Shorten her draw length a half inch so she can have a slight bend in her bow arm. You don't want a straight arm or shoot with your arm locked you want to have just a little bend in your arm at the elbow between your elbow having a slight bend and a 30-45% angle of her knuckles her bow hand will make it to where she will not hit her arm any more and make it more accurate. Look at your pro's on you tube look at there form.


----------



## subconsciously (Aug 22, 2009)

First lets get her hand position right. Inside the life line in direct line with the radius bone in the forearm. Fingers relaxed. Hand relaxed. Set the hand and DONT MOVE IT. 

The first thing to touch the bow before you shoot and the last thing to touch your bow after you shoot is the - hand 
View attachment 1792625







Second lets get her elbow in the right position. Notice the elbow in the bottom pic and how the rotation brings the arm away from the bow. No string slap. 

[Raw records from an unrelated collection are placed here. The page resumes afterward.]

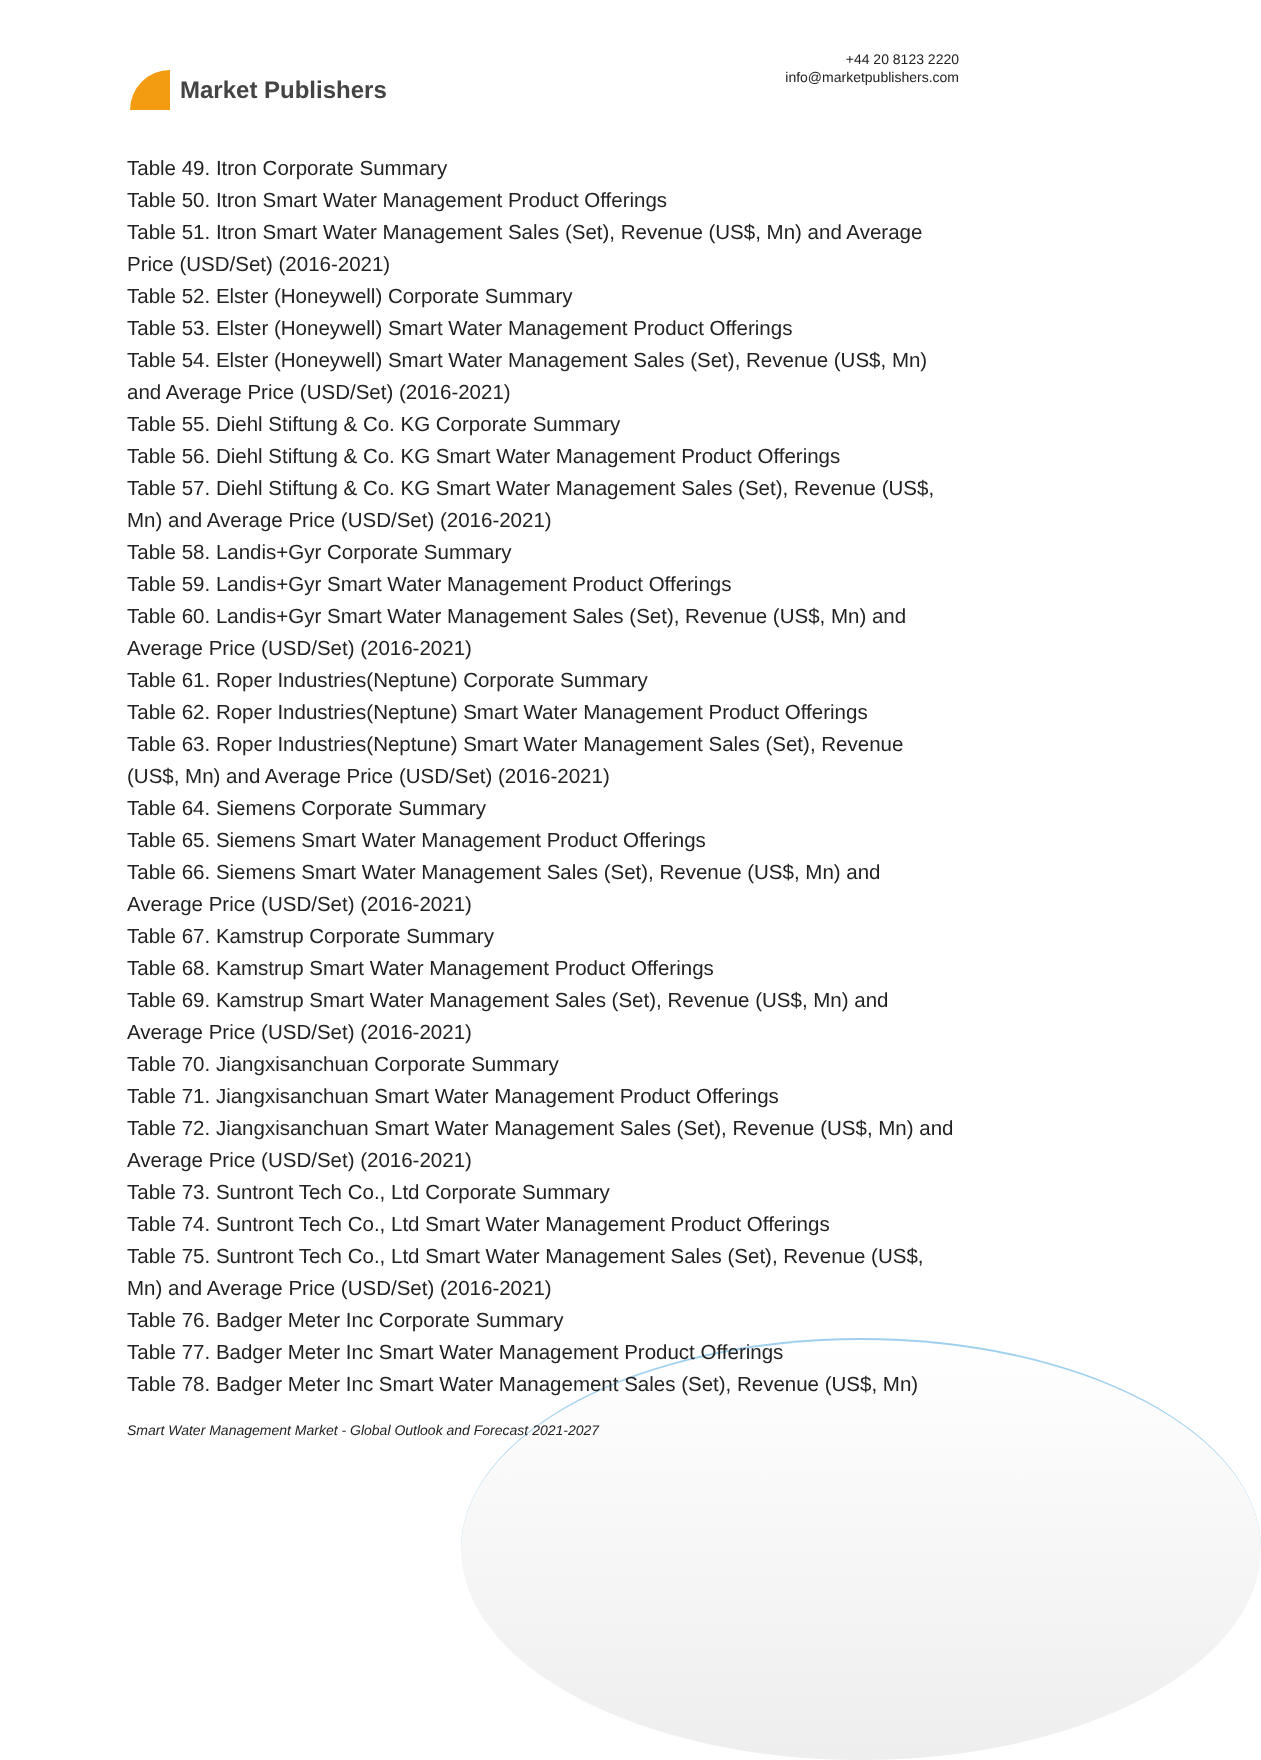Market Publishers
+44 20 8123 2220
info@marketpublishers.com
Table 49. Itron Corporate Summary
Table 50. Itron Smart Water Management Product Offerings
Table 51. Itron Smart Water Management Sales (Set), Revenue (US$, Mn) and Average Price (USD/Set) (2016-2021)
Table 52. Elster (Honeywell) Corporate Summary
Table 53. Elster (Honeywell) Smart Water Management Product Offerings
Table 54. Elster (Honeywell) Smart Water Management Sales (Set), Revenue (US$, Mn) and Average Price (USD/Set) (2016-2021)
Table 55. Diehl Stiftung & Co. KG Corporate Summary
Table 56. Diehl Stiftung & Co. KG Smart Water Management Product Offerings
Table 57. Diehl Stiftung & Co. KG Smart Water Management Sales (Set), Revenue (US$, Mn) and Average Price (USD/Set) (2016-2021)
Table 58. Landis+Gyr Corporate Summary
Table 59. Landis+Gyr Smart Water Management Product Offerings
Table 60. Landis+Gyr Smart Water Management Sales (Set), Revenue (US$, Mn) and Average Price (USD/Set) (2016-2021)
Table 61. Roper Industries(Neptune) Corporate Summary
Table 62. Roper Industries(Neptune) Smart Water Management Product Offerings
Table 63. Roper Industries(Neptune) Smart Water Management Sales (Set), Revenue (US$, Mn) and Average Price (USD/Set) (2016-2021)
Table 64. Siemens Corporate Summary
Table 65. Siemens Smart Water Management Product Offerings
Table 66. Siemens Smart Water Management Sales (Set), Revenue (US$, Mn) and Average Price (USD/Set) (2016-2021)
Table 67. Kamstrup Corporate Summary
Table 68. Kamstrup Smart Water Management Product Offerings
Table 69. Kamstrup Smart Water Management Sales (Set), Revenue (US$, Mn) and Average Price (USD/Set) (2016-2021)
Table 70. Jiangxisanchuan Corporate Summary
Table 71. Jiangxisanchuan Smart Water Management Product Offerings
Table 72. Jiangxisanchuan Smart Water Management Sales (Set), Revenue (US$, Mn) and Average Price (USD/Set) (2016-2021)
Table 73. Suntront Tech Co., Ltd Corporate Summary
Table 74. Suntront Tech Co., Ltd Smart Water Management Product Offerings
Table 75. Suntront Tech Co., Ltd Smart Water Management Sales (Set), Revenue (US$, Mn) and Average Price (USD/Set) (2016-2021)
Table 76. Badger Meter Inc Corporate Summary
Table 77. Badger Meter Inc Smart Water Management Product Offerings
Table 78. Badger Meter Inc Smart Water Management Sales (Set), Revenue (US$, Mn)
Smart Water Management Market - Global Outlook and Forecast 2021-2027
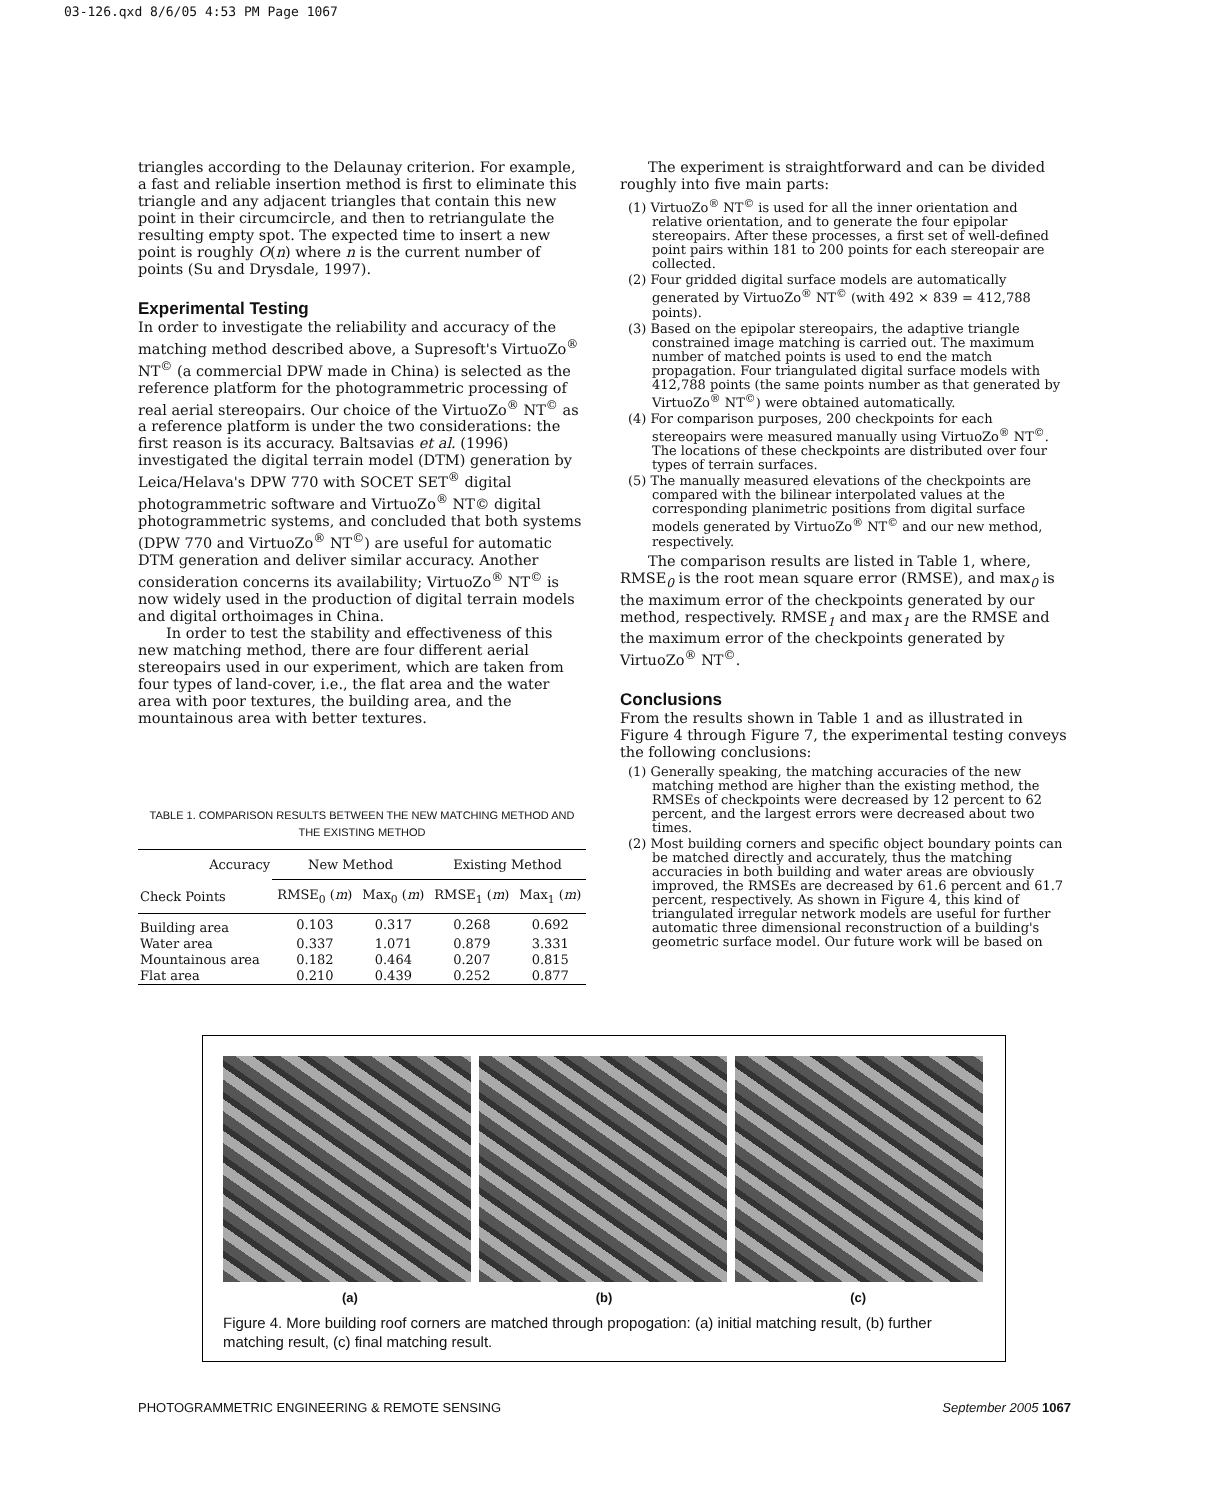03-126.qxd 8/6/05 4:53 PM Page 1067
triangles according to the Delaunay criterion. For example, a fast and reliable insertion method is first to eliminate this triangle and any adjacent triangles that contain this new point in their circumcircle, and then to retriangulate the resulting empty spot. The expected time to insert a new point is roughly O(n) where n is the current number of points (Su and Drysdale, 1997).
Experimental Testing
In order to investigate the reliability and accuracy of the matching method described above, a Supresoft's VirtuoZo<sup>®</sup> NT<sup>©</sup> (a commercial DPW made in China) is selected as the reference platform for the photogrammetric processing of real aerial stereopairs. Our choice of the VirtuoZo<sup>®</sup> NT<sup>©</sup> as a reference platform is under the two considerations: the first reason is its accuracy. Baltsavias et al. (1996) investigated the digital terrain model (DTM) generation by Leica/Helava's DPW 770 with SOCET SET<sup>®</sup> digital photogrammetric software and VirtuoZo<sup>®</sup> NT© digital photogrammetric systems, and concluded that both systems (DPW 770 and VirtuoZo<sup>®</sup> NT<sup>©</sup>) are useful for automatic DTM generation and deliver similar accuracy. Another consideration concerns its availability; VirtuoZo<sup>®</sup> NT<sup>©</sup> is now widely used in the production of digital terrain models and digital orthoimages in China.
In order to test the stability and effectiveness of this new matching method, there are four different aerial stereopairs used in our experiment, which are taken from four types of land-cover, i.e., the flat area and the water area with poor textures, the building area, and the mountainous area with better textures.
TABLE 1. COMPARISON RESULTS BETWEEN THE NEW MATCHING METHOD AND THE EXISTING METHOD
| Accuracy | New Method | | Existing Method | |
| --- | --- | --- | --- | --- |
| Check Points | RMSE<sub>0</sub> ( m ) | Max<sub>0</sub> ( m ) | RMSE<sub>1</sub> ( m ) | Max<sub>1</sub> ( m ) |
| Building area | 0.103 | 0.317 | 0.268 | 0.692 |
| Water area | 0.337 | 1.071 | 0.879 | 3.331 |
| Mountainous area | 0.182 | 0.464 | 0.207 | 0.815 |
| Flat area | 0.210 | 0.439 | 0.252 | 0.877 |
The experiment is straightforward and can be divided roughly into five main parts:
(1) VirtuoZo<sup>®</sup> NT<sup>©</sup> is used for all the inner orientation and relative orientation, and to generate the four epipolar stereopairs. After these processes, a first set of well-defined point pairs within 181 to 200 points for each stereopair are collected.
(2) Four gridded digital surface models are automatically generated by VirtuoZo<sup>®</sup> NT<sup>©</sup> (with 492 × 839 = 412,788 points).
(3) Based on the epipolar stereopairs, the adaptive triangle constrained image matching is carried out. The maximum number of matched points is used to end the match propagation. Four triangulated digital surface models with 412,788 points (the same points number as that generated by VirtuoZo<sup>®</sup> NT<sup>©</sup>) were obtained automatically.
(4) For comparison purposes, 200 checkpoints for each stereopairs were measured manually using VirtuoZo<sup>®</sup> NT<sup>©</sup>. The locations of these checkpoints are distributed over four types of terrain surfaces.
(5) The manually measured elevations of the checkpoints are compared with the bilinear interpolated values at the corresponding planimetric positions from digital surface models generated by VirtuoZo<sup>®</sup> NT<sup>©</sup> and our new method, respectively.
The comparison results are listed in Table 1, where, RMSE<sub>0</sub> is the root mean square error (RMSE), and max<sub>0</sub> is the maximum error of the checkpoints generated by our method, respectively. RMSE<sub>1</sub> and max<sub>1</sub> are the RMSE and the maximum error of the checkpoints generated by VirtuoZo<sup>®</sup> NT<sup>©</sup>.
Conclusions
From the results shown in Table 1 and as illustrated in Figure 4 through Figure 7, the experimental testing conveys the following conclusions:
(1) Generally speaking, the matching accuracies of the new matching method are higher than the existing method, the RMSEs of checkpoints were decreased by 12 percent to 62 percent, and the largest errors were decreased about two times.
(2) Most building corners and specific object boundary points can be matched directly and accurately, thus the matching accuracies in both building and water areas are obviously improved, the RMSEs are decreased by 61.6 percent and 61.7 percent, respectively. As shown in Figure 4, this kind of triangulated irregular network models are useful for further automatic three dimensional reconstruction of a building's geometric surface model. Our future work will be based on
(a) (b) (c)
Figure 4. More building roof corners are matched through propogation: (a) initial matching result, (b) further matching result, (c) final matching result.
PHOTOGRAMMETRIC ENGINEERING & REMOTE SENSING September 2005 1067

Here is the key - Set the hand. Rotate the elbow before raising the the the bow into the set position. 
It is more comfortable to get the elbow set before raising the arm. Moving the hand and or elbow after coming into the set position can and will create unwanted torque and inconsistency. 


View attachment 1792624



Hope this helps.


----------



## jersaxe (Sep 29, 2013)

thanks for the info all we are going to practice now


----------